[Items from a dataset]
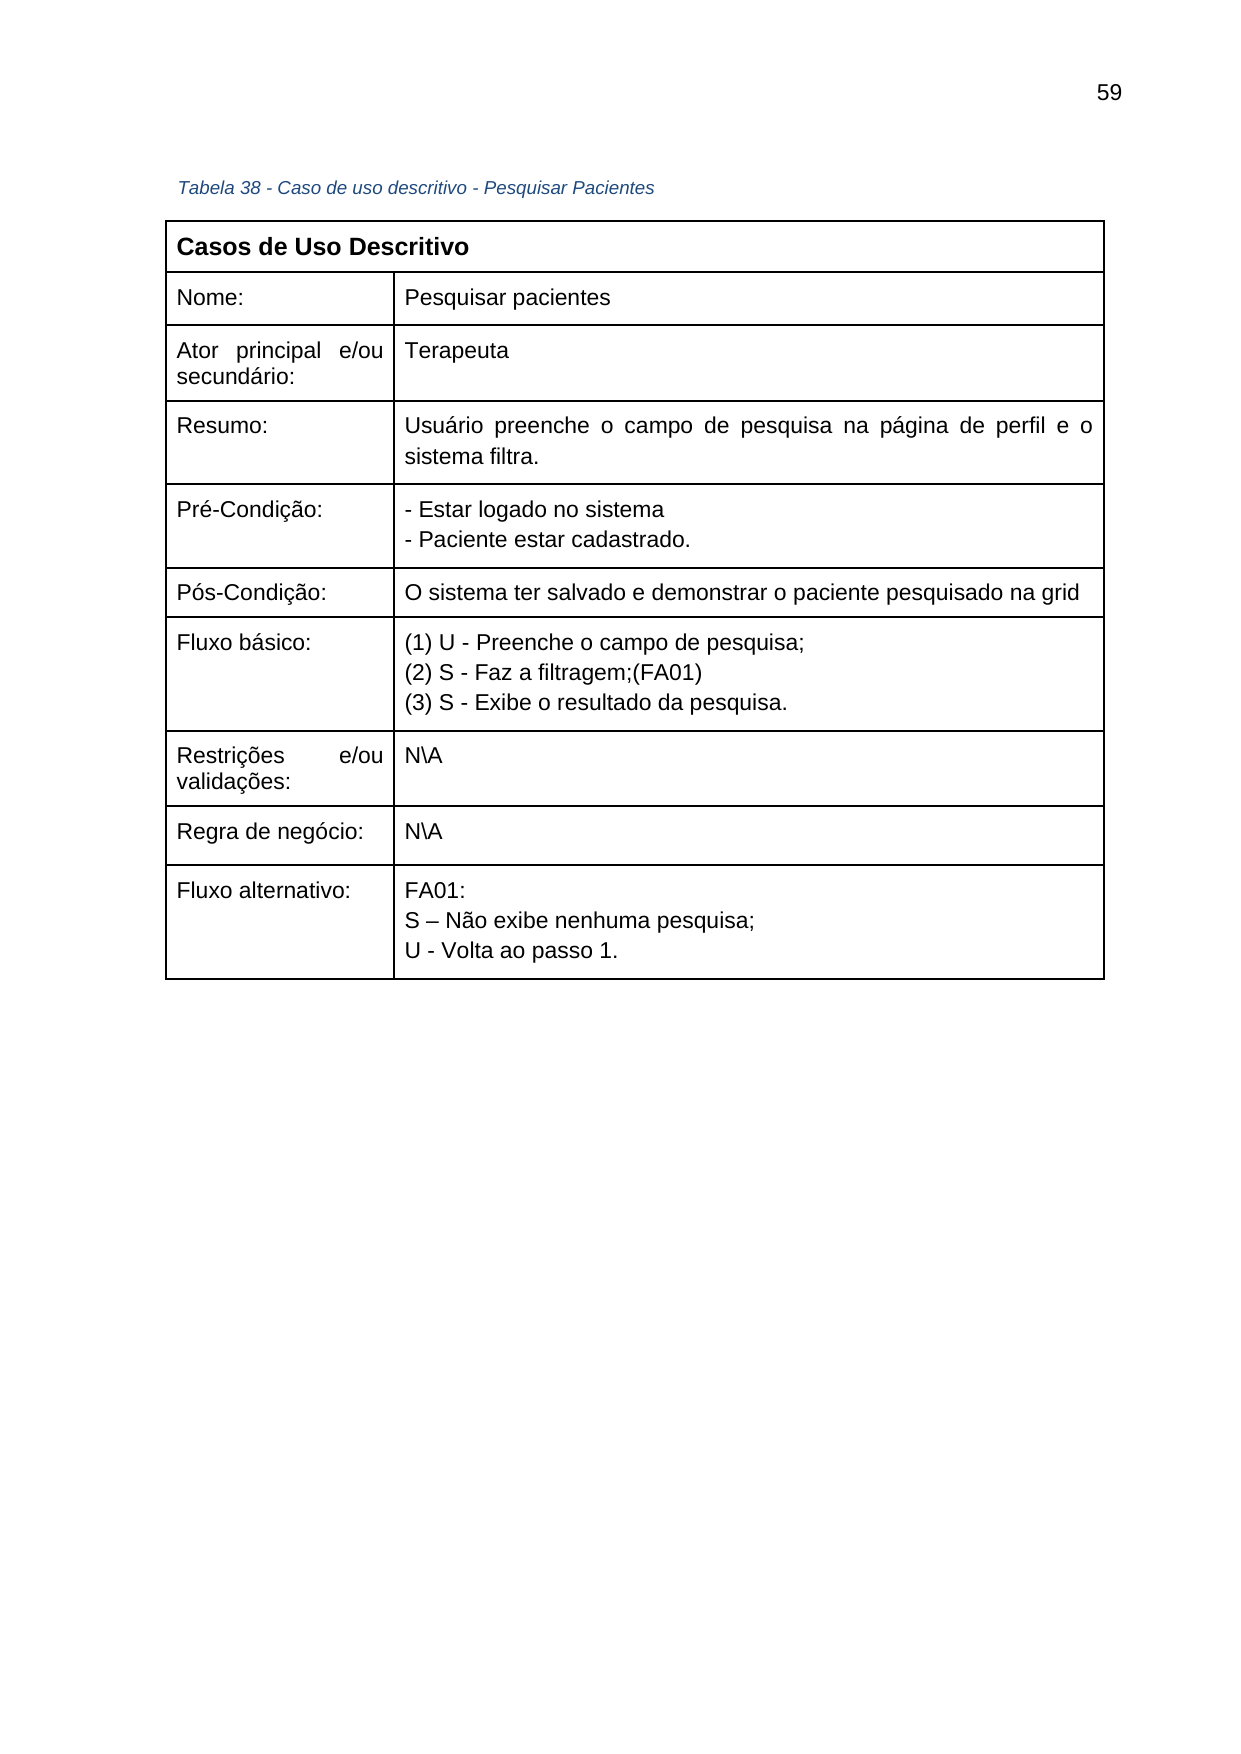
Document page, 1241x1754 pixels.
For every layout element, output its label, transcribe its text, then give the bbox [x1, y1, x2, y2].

table_cell N\A [395, 732, 1103, 805]
table_cell (1) U - Preenche o campo de pesquisa; (2) S - Faz a filtragem;(FA01) (3) S - Exibe o resultado da pesquisa. [395, 618, 1103, 729]
table_cell FA01: S – Não exibe nenhuma pesquisa; U - Volta ao passo 1. [395, 866, 1103, 978]
table_cell Usuário preenche o campo de pesquisa na página de perfil e o sistema filtra. [395, 402, 1103, 483]
table_cell Regra de negócio: [167, 807, 393, 864]
table_cell - Estar logado no sistema - Paciente estar cadastrado. [395, 485, 1103, 567]
table_header Casos de Uso Descritivo [167, 222, 1103, 271]
table_cell Pós-Condição: [167, 569, 393, 616]
text Tabela - Caso de uso descritivo - Pesquisar Pacientes [177, 177, 1122, 199]
table_cell Pré-Condição: [167, 485, 393, 567]
table_cell Ator principal e/ou secundário: [167, 326, 393, 400]
table_cell Nome: [167, 273, 393, 324]
table_cell O sistema ter salvado e demonstrar o paciente pesquisado na grid [395, 569, 1103, 616]
table_cell Pesquisar pacientes [395, 273, 1103, 324]
table_cell Restrições e/ou validações: [167, 732, 393, 805]
table_cell Resumo: [167, 402, 393, 483]
table_cell Terapeuta [395, 326, 1103, 400]
table_cell Fluxo básico: [167, 618, 393, 729]
table_cell Fluxo alternativo: [167, 866, 393, 978]
table_cell N\A [395, 807, 1103, 864]
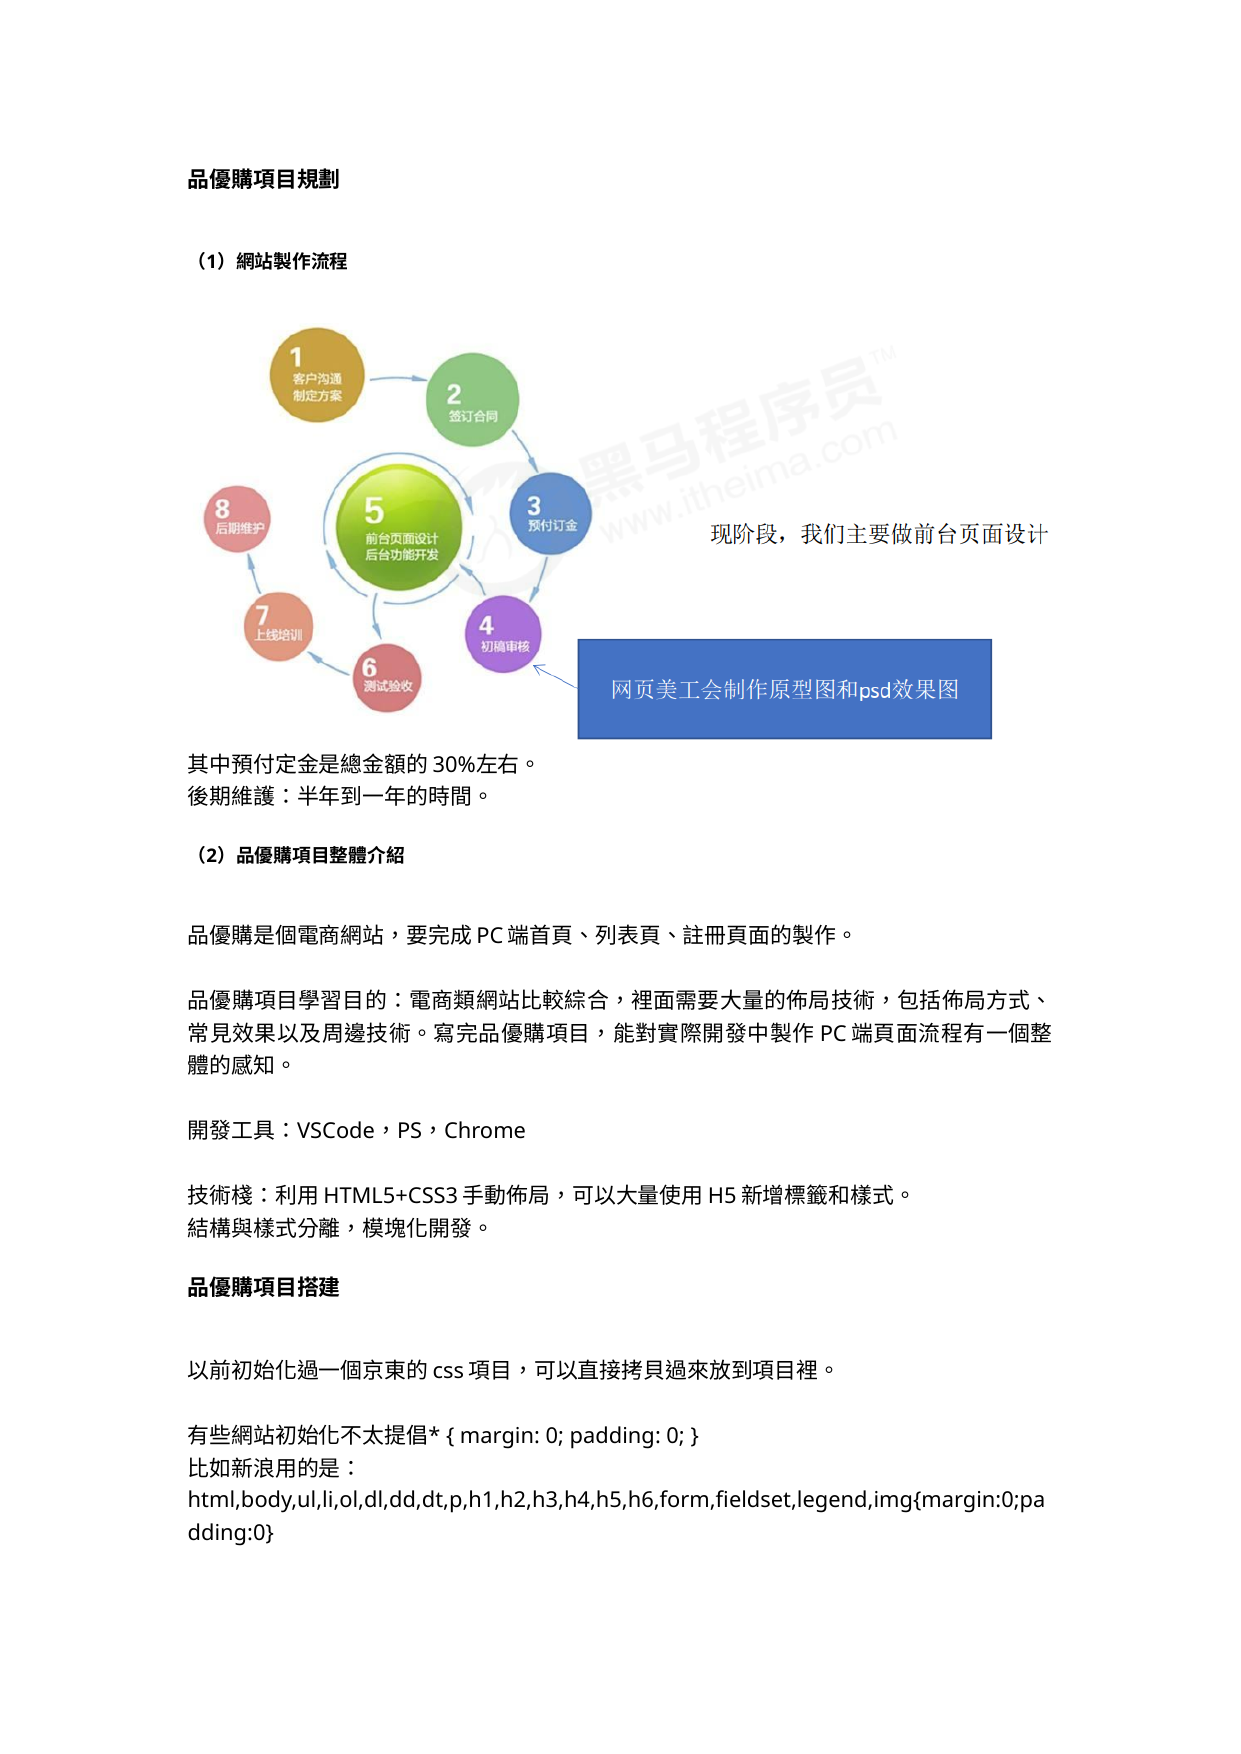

**TO DO**:
Reproduce the entries above word for word. Pictures stay out.

**ANSWER SECTION**:
Document page, 1241x1754 pixels.
For every layout element, output its label, transcribe its text, then give the bbox [x1, y1, x2, y2].

table_cell N\A [395, 732, 1103, 805]
table_cell (1) U - Preenche o campo de pesquisa; (2) S - Faz a filtragem;(FA01) (3) S - Exibe o resultado da pesquisa. [395, 618, 1103, 729]
table_cell FA01: S – Não exibe nenhuma pesquisa; U - Volta ao passo 1. [395, 866, 1103, 978]
table_cell Usuário preenche o campo de pesquisa na página de perfil e o sistema filtra. [395, 402, 1103, 483]
table_cell Regra de negócio: [167, 807, 393, 864]
table_cell - Estar logado no sistema - Paciente estar cadastrado. [395, 485, 1103, 567]
table_header Casos de Uso Descritivo [167, 222, 1103, 271]
table_cell Pós-Condição: [167, 569, 393, 616]
text Tabela - Caso de uso descritivo - Pesquisar Pacientes [177, 177, 1122, 199]
table_cell Pré-Condição: [167, 485, 393, 567]
table_cell Ator principal e/ou secundário: [167, 326, 393, 400]
table_cell Nome: [167, 273, 393, 324]
table_cell O sistema ter salvado e demonstrar o paciente pesquisado na grid [395, 569, 1103, 616]
table_cell Pesquisar pacientes [395, 273, 1103, 324]
table_cell Restrições e/ou validações: [167, 732, 393, 805]
table_cell Resumo: [167, 402, 393, 483]
table_cell Terapeuta [395, 326, 1103, 400]
table_cell Fluxo básico: [167, 618, 393, 729]
table_cell Fluxo alternativo: [167, 866, 393, 978]
table_cell N\A [395, 807, 1103, 864]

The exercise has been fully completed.